> **Written task 1**:
Put this sentence from the passage on the Oyo Empire into Spanish: "Oranmiyan, the grandson of Oduduwa (regarded as the Yoruba father), founded this vast empire in the 15th century."

---*---

The Old Oyo Empire was a big and powerful force in the Yoruba and Nigerian histories.
Oranmiyan, the grandson of Oduduwa (regarded as the Yoruba father), founded this vast empire in the 15th century.
There are numerous myths and stories related to the establishment of the Empire and the invasion of Oduduwa into Ile-Ife.
Beginning as merely the city of Oyo, it came to prominence as a result of wealth earned from trade with both African neighbors and European nations such as Spain and Portugal.
From the mid-seventeenth to the late-eighteenth century, the Oyo Empire was the most politically important Yoruba state, controlling not only neighboring Yoruba states, but also the Fon Kingdom of Dahomey (present day Benin Republic).
The Rise of the Oyo Empire
It is important to understand that the Yoruba rich culture extends beyond Africa and even into South America.
Oyo Empire was well-known for its industrial manufacturing of brass. Old Oyo was and still is the most powerful and authoritative party of the early Yoruba empires due to its wealth and military might.
The Oyo Empire was one of the greatest empires in the West African sub-region during the nineteenth century; some writers even compare it to the British Empire at its apex.

---*---

> **Written task 2**:
Quote the entries below from their first line up to and including the line with "Retrovisores exteriores eléctricos".

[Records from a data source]

---*---

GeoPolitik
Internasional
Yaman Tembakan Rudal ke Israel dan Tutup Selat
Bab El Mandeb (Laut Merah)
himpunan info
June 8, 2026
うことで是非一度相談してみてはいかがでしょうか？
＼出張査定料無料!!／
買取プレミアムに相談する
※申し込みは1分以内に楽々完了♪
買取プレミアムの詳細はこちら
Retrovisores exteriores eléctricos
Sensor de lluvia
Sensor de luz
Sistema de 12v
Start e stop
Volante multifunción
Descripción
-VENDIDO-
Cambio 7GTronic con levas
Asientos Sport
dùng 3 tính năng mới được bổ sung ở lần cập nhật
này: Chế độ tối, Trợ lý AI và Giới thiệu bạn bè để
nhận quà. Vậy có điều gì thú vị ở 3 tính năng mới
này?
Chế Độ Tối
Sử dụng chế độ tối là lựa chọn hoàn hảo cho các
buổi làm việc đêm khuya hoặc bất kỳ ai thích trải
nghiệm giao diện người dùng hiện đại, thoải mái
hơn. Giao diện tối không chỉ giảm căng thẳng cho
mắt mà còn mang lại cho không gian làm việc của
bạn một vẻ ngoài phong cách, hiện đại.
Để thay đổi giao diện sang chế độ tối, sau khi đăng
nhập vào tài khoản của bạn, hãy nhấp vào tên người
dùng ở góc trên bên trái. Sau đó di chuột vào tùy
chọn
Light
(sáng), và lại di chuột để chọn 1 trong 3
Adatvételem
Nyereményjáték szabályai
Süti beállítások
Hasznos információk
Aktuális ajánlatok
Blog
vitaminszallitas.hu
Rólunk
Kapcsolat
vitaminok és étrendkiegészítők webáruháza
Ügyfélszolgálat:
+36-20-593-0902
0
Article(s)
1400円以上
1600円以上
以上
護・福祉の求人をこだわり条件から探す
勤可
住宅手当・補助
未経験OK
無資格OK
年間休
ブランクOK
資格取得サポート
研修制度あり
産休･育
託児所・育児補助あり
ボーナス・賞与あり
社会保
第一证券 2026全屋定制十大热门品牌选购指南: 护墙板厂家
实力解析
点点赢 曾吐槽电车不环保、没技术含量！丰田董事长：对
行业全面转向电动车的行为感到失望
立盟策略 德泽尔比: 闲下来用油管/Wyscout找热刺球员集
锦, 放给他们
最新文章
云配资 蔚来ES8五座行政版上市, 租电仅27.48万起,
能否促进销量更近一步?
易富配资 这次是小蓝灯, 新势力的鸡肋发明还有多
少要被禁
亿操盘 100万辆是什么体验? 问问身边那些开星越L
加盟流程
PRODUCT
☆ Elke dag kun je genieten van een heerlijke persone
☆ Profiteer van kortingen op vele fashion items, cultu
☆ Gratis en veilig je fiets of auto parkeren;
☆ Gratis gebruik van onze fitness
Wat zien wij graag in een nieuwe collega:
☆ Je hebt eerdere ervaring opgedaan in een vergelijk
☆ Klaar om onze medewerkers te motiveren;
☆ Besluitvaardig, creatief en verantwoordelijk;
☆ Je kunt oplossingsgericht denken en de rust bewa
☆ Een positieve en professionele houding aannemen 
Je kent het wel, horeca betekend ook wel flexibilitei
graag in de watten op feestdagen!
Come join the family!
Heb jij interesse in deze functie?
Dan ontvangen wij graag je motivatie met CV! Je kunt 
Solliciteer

---*---

> **Answer 1**:
Oranmiyan, nieto de Oduduwa (considerado el padre de los yorubas), fundó este vasto imperio en el siglo XV.

> **Answer 2**:
GeoPolitik
Internasional
Yaman Tembakan Rudal ke Israel dan Tutup Selat
Bab El Mandeb (Laut Merah)
himpunan info
June 8, 2026
うことで是非一度相談してみてはいかがでしょうか？
＼出張査定料無料!!／
買取プレミアムに相談する
※申し込みは1分以内に楽々完了♪
買取プレミアムの詳細はこちら
Retrovisores exteriores eléctricos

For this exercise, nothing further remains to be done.